Brexit & the Caribbean: A case of Dependency

From Belize in the north to Trinidad and Tobago in the south, and the array of beautiful island nations between, Caribbean people share a crucial characteristic which has shaped the Caribbean identity existing today – a tumultuous history of slavery and indentureship. African slavery and European colonisation in the Caribbean are inseparable; it was the basis upon which our societies were developed. For centuries, human beings were imported in mass quantities, untold millions, across the Atlantic Ocean and made to work under inhumane conditions. For the English-speaking Caribbean, this reality entwined our countries with the economies and societies of the colonial master – Britain. These ties, although ostensibly cut, still hold a very real noose around the Caribbean economy today; understanding this idea is key to understanding the effects of Britain’s exit (Brexit) from the European Union (EU) on the Caribbean.

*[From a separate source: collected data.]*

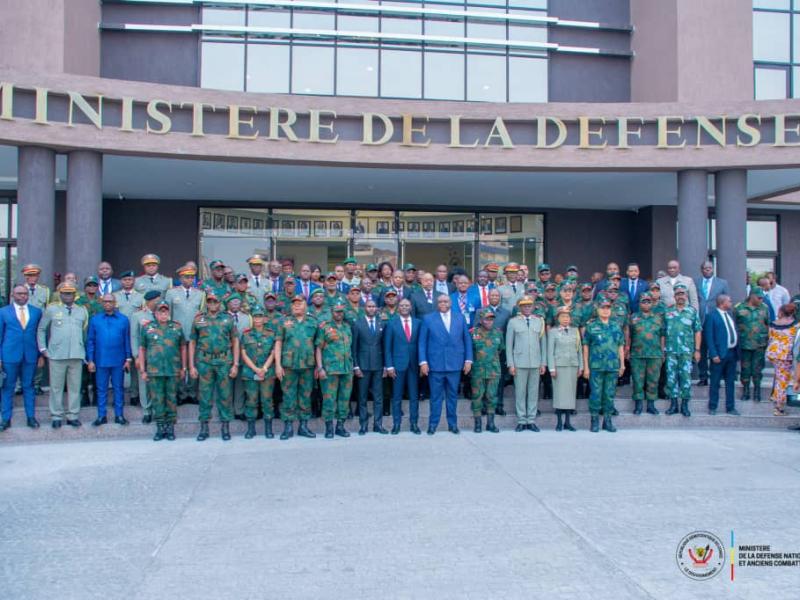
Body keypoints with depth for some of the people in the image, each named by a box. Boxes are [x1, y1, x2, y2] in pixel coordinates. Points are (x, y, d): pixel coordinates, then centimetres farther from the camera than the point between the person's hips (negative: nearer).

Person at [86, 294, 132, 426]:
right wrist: (90, 360, 0)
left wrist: (128, 359, 0)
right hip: (101, 361, 1)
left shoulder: (124, 320, 2)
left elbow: (127, 340, 4)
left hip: (118, 361, -1)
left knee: (118, 388, 6)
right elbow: (90, 341, 5)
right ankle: (101, 416, 14)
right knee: (101, 389, 6)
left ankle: (119, 415, 14)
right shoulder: (95, 320, 4)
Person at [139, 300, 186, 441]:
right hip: (154, 371, 0)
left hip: (173, 370, 0)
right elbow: (142, 349, 7)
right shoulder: (147, 328, 6)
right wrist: (143, 370, 3)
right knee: (157, 399, 3)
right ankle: (160, 428, 12)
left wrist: (183, 368, 7)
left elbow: (183, 348, 11)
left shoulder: (177, 327, 7)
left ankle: (170, 428, 14)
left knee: (171, 399, 5)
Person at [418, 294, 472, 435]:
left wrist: (468, 360, 3)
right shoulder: (428, 319, 2)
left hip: (455, 364, 2)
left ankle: (452, 424, 20)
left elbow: (467, 339, 9)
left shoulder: (460, 317, 8)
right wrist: (423, 362, -6)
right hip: (435, 364, -2)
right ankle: (433, 424, 14)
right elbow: (422, 342, 1)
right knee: (436, 396, 3)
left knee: (452, 395, 10)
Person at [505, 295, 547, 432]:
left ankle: (531, 420, 11)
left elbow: (543, 343, 10)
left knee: (534, 392, 4)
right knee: (520, 392, 0)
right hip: (519, 363, -2)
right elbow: (509, 344, 3)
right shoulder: (513, 322, 4)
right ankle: (521, 421, 7)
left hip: (536, 363, 2)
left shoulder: (540, 321, 9)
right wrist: (510, 364, -3)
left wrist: (543, 363, 5)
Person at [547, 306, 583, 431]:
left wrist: (580, 366, 7)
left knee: (571, 392, 3)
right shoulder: (553, 331, 3)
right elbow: (550, 351, -1)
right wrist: (552, 368, -8)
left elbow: (579, 349, 12)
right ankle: (559, 422, 2)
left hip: (573, 365, 3)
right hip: (559, 366, -3)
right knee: (559, 392, -3)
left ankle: (567, 422, 9)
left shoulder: (575, 330, 11)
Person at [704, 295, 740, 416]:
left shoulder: (730, 315, 14)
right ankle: (712, 407, 11)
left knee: (730, 382, 11)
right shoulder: (712, 317, -8)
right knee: (715, 382, 2)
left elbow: (735, 333, 15)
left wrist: (737, 350, 6)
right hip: (720, 354, -6)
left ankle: (730, 407, 18)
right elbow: (709, 337, -11)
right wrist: (714, 354, -17)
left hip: (732, 353, 6)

It brings to question whether Caribbean nations are truly free from colonisation or have fallen prey to neo-colonialism. According to the Caribbean Dependency Theory, an economic and socio-political review raises the belief that ‘freedom’ and ‘emancipation’ have been an illusion proliferated by the powerful metropolis in order to maintain domination instigated by colonisers. It suggests that even today the decisions of the neo-colonisers have major trickledown effects, depicting how the aforementioned ties still define and control the Caribbean reality. This leaves Caribbean economies highly vulnerable and ensnared in a cycle of debt and dependency.